Creating reference CSVs for model training and inference

When you train models with solaris, it uses reference CSV files to find images and matching labels. Let’s go through what those are and what they should include. You’ll create (up to) three different reference files:

Training Data CSV

Your training data CSV must have two columns with the exact names below:

  • image: The image column defines the paths to each image file to be used during training, one path per row. You can use either the absolute path to the file or the path relative to the path that you run code in - we recommend using the absolute path for consistency.

  • label: The label column defines the paths to the label (mask) files. If you need to create masks first, check out the Python API tutorial or the CLI tutorial.

The image and label in each row must match! This is how solaris matches your training images to the expected outputs.

If you choose to have solaris split validation data out for you, it will randomly select a fraction of the rows for validation. The fraction used for validation is defined in the config YAML file - for more on how to do so, see the YAML config reference.

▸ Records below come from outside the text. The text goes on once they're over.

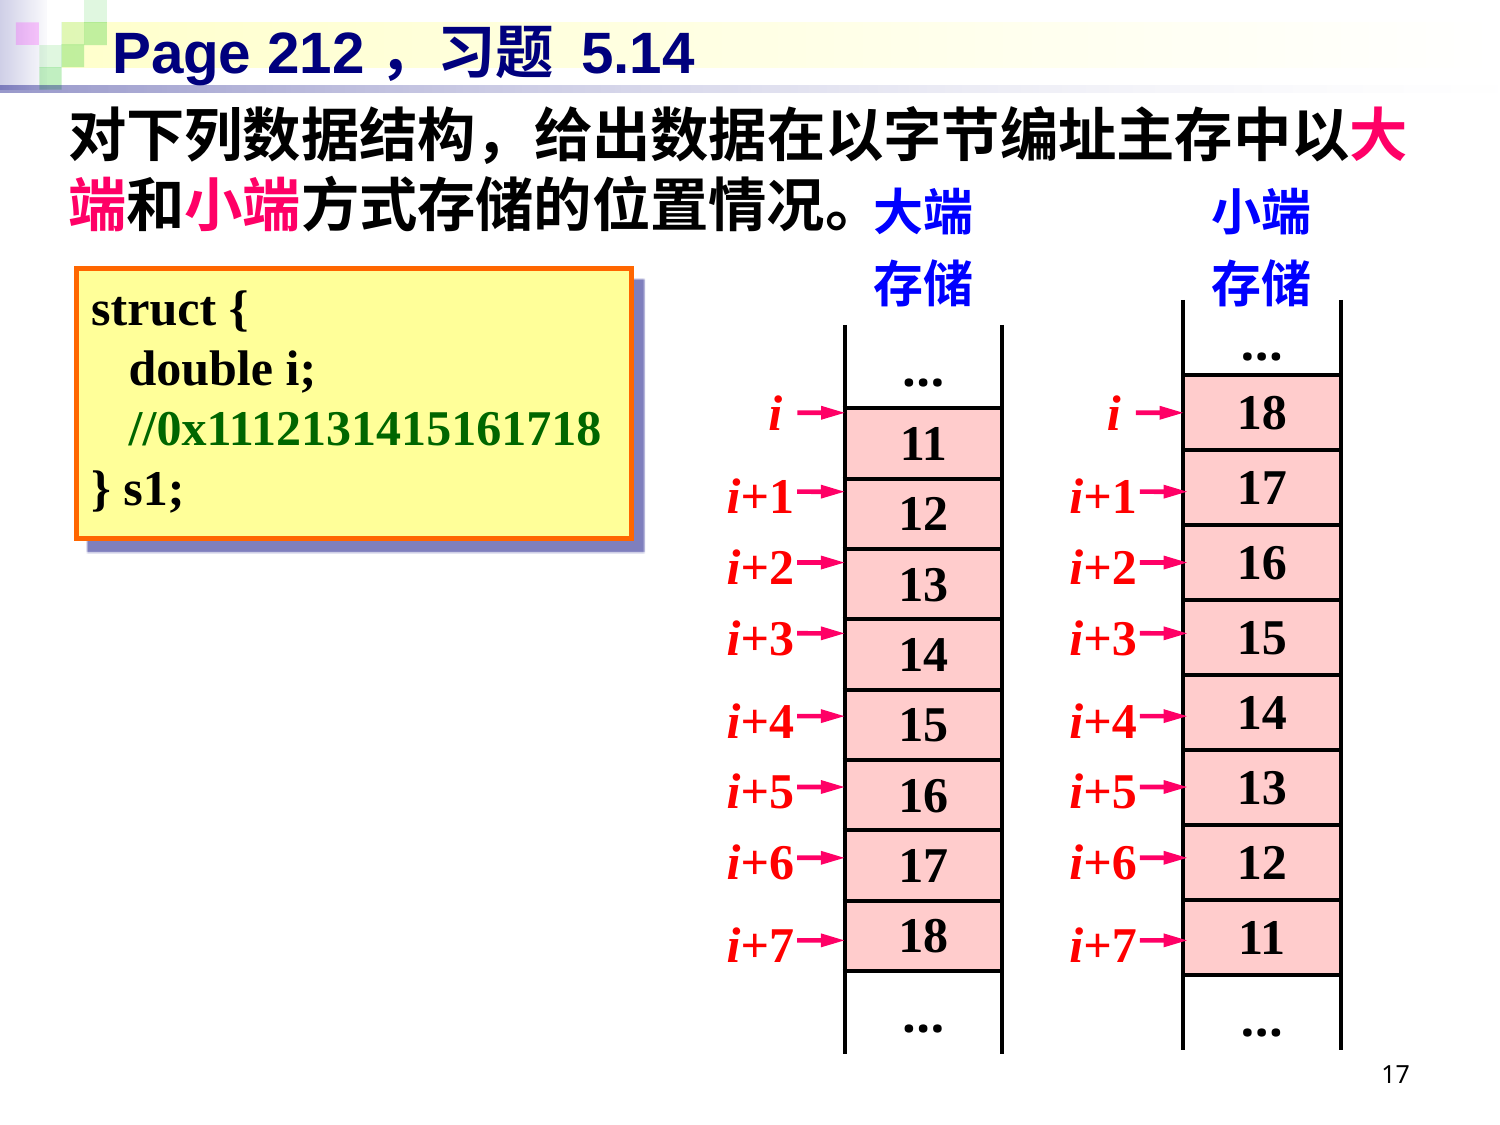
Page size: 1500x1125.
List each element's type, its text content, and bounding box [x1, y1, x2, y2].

text_box [797, 485, 845, 498]
text_box [797, 709, 845, 723]
text_box 6bit [88, 280, 645, 552]
text_box [1139, 780, 1187, 794]
table_cell 13 [1185, 752, 1339, 823]
text_box i+2 [690, 527, 809, 597]
table_cell … [1185, 300, 1339, 373]
text_box [1139, 709, 1187, 723]
text_box i+6 [690, 822, 809, 898]
text_box i [1064, 373, 1136, 448]
text_box i+3 [690, 597, 809, 673]
table_cell 12 [1185, 827, 1339, 898]
text_box [1139, 485, 1187, 498]
text_box i+2 [1033, 527, 1152, 597]
title Page 212，习题 5.14 [97, 7, 1483, 94]
slide_number 17 [1074, 1024, 1426, 1101]
text_box [797, 556, 845, 569]
text_box [1139, 556, 1187, 569]
table_cell 18 [1185, 377, 1339, 448]
text_box i [726, 373, 798, 448]
table_cell 11 [847, 410, 1000, 477]
table_cell 13 [847, 551, 1000, 617]
table_cell … [847, 973, 1000, 1054]
text_box i+7 [690, 904, 809, 980]
text_box [1139, 934, 1187, 947]
text_box [1139, 627, 1187, 640]
table_cell 14 [1185, 677, 1339, 748]
text_box i+5 [690, 751, 809, 822]
table_cell 12 [847, 481, 1000, 547]
text_box struct { double i; //0x1112131415161718 } s1; [76, 268, 632, 539]
table_cell 16 [847, 762, 1000, 828]
table_cell … [847, 325, 1000, 406]
text_box [797, 934, 845, 947]
table_header 小端存储 [1183, 165, 1341, 300]
table_cell 14 [847, 621, 1000, 688]
table_header 大端存储 [845, 165, 1002, 325]
text_box i+6 [1033, 822, 1152, 898]
table_cell … [1185, 977, 1339, 1050]
text_box i+1 [1033, 456, 1152, 527]
table_cell 17 [847, 832, 1000, 899]
text_box [797, 851, 845, 865]
table_cell 15 [1185, 602, 1339, 673]
text_box [1136, 406, 1184, 419]
table_cell 18 [847, 903, 1000, 969]
text_box i+5 [1033, 751, 1152, 822]
text_box [798, 406, 845, 419]
text_box [797, 627, 845, 640]
table_cell 16 [1185, 527, 1339, 598]
table_cell 17 [1185, 452, 1339, 523]
text_box [1139, 851, 1187, 865]
list 对下列数据结构，给出数据在以字节编址主存中以大端和小端方式存储的位置情况。 [52, 89, 1461, 268]
table_cell 11 [1185, 902, 1339, 973]
text_box i+4 [1033, 680, 1152, 751]
text_box i+4 [690, 680, 809, 751]
text_box i+7 [1033, 904, 1152, 980]
table_cell 15 [847, 692, 1000, 758]
text_box i+1 [690, 456, 809, 527]
text_box [797, 780, 845, 794]
text_box i+3 [1033, 597, 1152, 673]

For more control over what data is used for training vs. validation, you can create a separate validation CSV.

Validation Data CSV

This CSV is the same as the Training Data CSV, but specifies images and masks to be used for epoch-wise validation. Make sure there’s no overlap between your training and validation sets - you don’t want any data leaks! If you want solaris to split the validation data out of the training data automatically, you don’t need to provide this.

Inference Data CSV

This reference file points to the image files that you wish to make predictions on. It therefore only needs to contain one column: image.

Using these files

Once you have made these labels, provide the paths to them in your configuration file; they’ll automatically be loaded into your config when you call solaris.utils.config.parse().